Stored records:
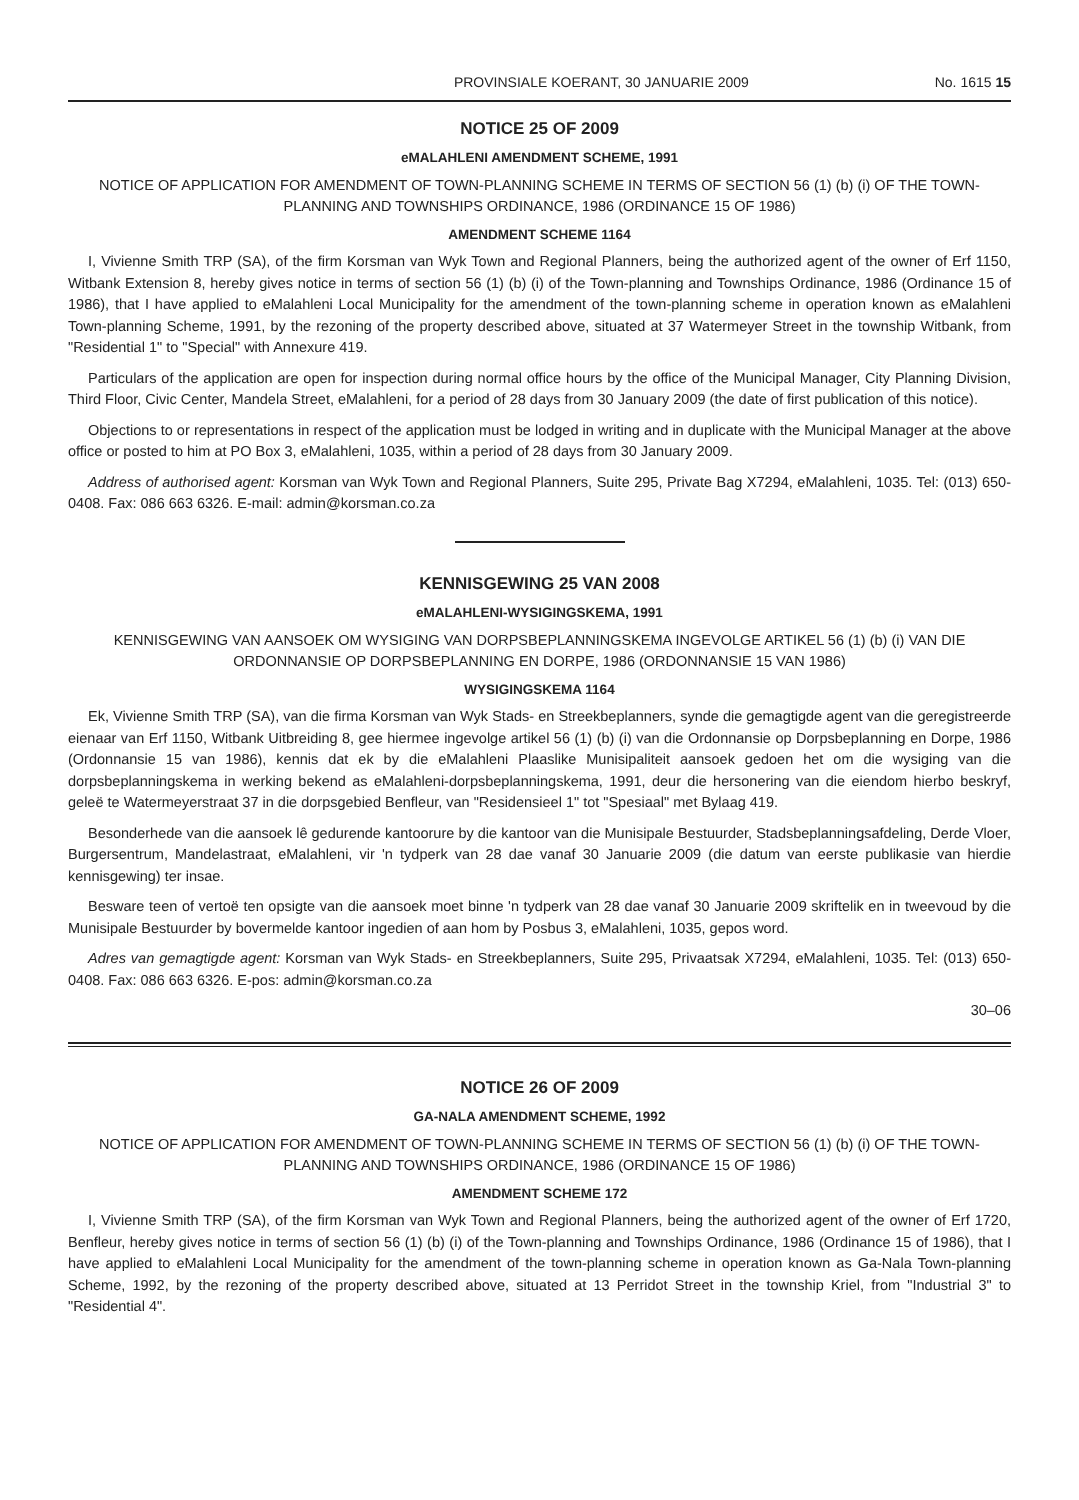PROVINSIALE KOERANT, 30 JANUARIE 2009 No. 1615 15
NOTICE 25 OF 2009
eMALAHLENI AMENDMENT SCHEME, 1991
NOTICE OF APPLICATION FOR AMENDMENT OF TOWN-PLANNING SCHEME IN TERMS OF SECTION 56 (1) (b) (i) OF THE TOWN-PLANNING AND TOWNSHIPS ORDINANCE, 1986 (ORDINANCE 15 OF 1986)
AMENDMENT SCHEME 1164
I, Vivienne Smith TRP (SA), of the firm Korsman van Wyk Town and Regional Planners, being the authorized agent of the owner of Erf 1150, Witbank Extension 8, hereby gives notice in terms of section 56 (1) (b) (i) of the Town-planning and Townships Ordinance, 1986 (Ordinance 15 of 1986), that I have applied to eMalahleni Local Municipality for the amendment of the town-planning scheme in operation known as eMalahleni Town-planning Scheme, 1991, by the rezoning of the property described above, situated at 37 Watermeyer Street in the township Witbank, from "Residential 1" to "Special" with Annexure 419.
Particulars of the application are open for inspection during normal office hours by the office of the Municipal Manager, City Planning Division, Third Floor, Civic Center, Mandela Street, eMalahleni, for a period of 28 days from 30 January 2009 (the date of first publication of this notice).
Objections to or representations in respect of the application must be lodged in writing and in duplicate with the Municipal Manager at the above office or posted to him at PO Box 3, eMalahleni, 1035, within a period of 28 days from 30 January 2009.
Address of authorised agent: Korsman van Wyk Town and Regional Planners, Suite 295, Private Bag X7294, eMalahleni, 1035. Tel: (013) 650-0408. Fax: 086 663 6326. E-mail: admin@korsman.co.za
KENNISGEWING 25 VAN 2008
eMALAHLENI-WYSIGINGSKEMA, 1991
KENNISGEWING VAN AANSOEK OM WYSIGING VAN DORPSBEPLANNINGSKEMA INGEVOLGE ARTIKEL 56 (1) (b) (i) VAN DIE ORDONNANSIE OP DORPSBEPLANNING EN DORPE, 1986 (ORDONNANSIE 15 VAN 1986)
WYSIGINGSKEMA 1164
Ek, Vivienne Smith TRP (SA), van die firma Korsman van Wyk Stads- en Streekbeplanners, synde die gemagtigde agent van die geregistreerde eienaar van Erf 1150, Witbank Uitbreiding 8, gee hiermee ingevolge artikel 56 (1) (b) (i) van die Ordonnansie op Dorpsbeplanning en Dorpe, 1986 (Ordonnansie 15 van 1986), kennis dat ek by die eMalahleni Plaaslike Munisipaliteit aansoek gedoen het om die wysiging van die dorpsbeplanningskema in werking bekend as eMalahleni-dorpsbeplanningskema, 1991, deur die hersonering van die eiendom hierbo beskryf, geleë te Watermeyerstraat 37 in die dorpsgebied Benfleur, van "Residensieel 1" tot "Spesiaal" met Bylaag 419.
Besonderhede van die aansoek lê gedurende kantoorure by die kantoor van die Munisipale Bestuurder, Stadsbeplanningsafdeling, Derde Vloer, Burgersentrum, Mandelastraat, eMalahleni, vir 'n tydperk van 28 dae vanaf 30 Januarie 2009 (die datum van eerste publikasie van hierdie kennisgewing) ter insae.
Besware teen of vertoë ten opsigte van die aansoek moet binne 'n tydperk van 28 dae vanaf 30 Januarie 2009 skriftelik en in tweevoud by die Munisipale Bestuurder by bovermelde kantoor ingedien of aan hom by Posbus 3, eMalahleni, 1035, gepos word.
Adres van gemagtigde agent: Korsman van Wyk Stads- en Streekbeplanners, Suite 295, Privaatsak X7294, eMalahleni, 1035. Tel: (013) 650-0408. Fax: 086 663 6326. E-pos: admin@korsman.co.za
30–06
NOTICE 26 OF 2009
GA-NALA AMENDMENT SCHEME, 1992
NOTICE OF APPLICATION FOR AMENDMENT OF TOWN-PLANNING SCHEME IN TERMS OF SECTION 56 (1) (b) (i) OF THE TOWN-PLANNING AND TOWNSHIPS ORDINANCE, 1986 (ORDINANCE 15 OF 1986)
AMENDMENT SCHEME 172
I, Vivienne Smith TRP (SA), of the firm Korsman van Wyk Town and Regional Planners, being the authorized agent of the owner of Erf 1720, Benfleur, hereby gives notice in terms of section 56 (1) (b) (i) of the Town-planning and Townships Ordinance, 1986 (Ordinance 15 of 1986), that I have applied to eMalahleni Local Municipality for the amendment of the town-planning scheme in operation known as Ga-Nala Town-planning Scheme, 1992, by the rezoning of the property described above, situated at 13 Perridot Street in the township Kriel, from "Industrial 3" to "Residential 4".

* [The task] Wherever the string "admin" appears in the entries above, list that line.

* [Answer for the task]
Address of authorised agent: Korsman van Wyk Town and Regional Planners, Suite 295, Private Bag X7294, eMalahleni, 1035. Tel: (013) 650-0408. Fax: 086 663 6326. E-mail: admin@korsman.co.za
Adres van gemagtigde agent: Korsman van Wyk Stads- en Streekbeplanners, Suite 295, Privaatsak X7294, eMalahleni, 1035. Tel: (013) 650-0408. Fax: 086 663 6326. E-pos: admin@korsman.co.za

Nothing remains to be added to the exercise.